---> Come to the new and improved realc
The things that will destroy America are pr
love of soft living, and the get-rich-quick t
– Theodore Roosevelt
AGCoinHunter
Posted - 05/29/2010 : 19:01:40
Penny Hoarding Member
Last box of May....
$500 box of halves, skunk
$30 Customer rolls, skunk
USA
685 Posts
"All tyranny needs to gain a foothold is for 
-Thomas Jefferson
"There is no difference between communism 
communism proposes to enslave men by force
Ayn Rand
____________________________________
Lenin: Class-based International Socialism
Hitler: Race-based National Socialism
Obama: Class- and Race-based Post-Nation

◇ ◇ ◇ ◇

WHAT YOU ARE ASKED TO DO
Reproduce each entry above without a single difference.

YOUR SOLUTION
---> Come to the new and improved realc
The things that will destroy America are pr
love of soft living, and the get-rich-quick t
– Theodore Roosevelt
AGCoinHunter
Posted - 05/29/2010 : 19:01:40
Penny Hoarding Member
Last box of May....
$500 box of halves, skunk
$30 Customer rolls, skunk
USA
685 Posts
"All tyranny needs to gain a foothold is for 
-Thomas Jefferson
"There is no difference between communism 
communism proposes to enslave men by force
Ayn Rand
____________________________________
Lenin: Class-based International Socialism
Hitler: Race-based National Socialism
Obama: Class- and Race-based Post-Nation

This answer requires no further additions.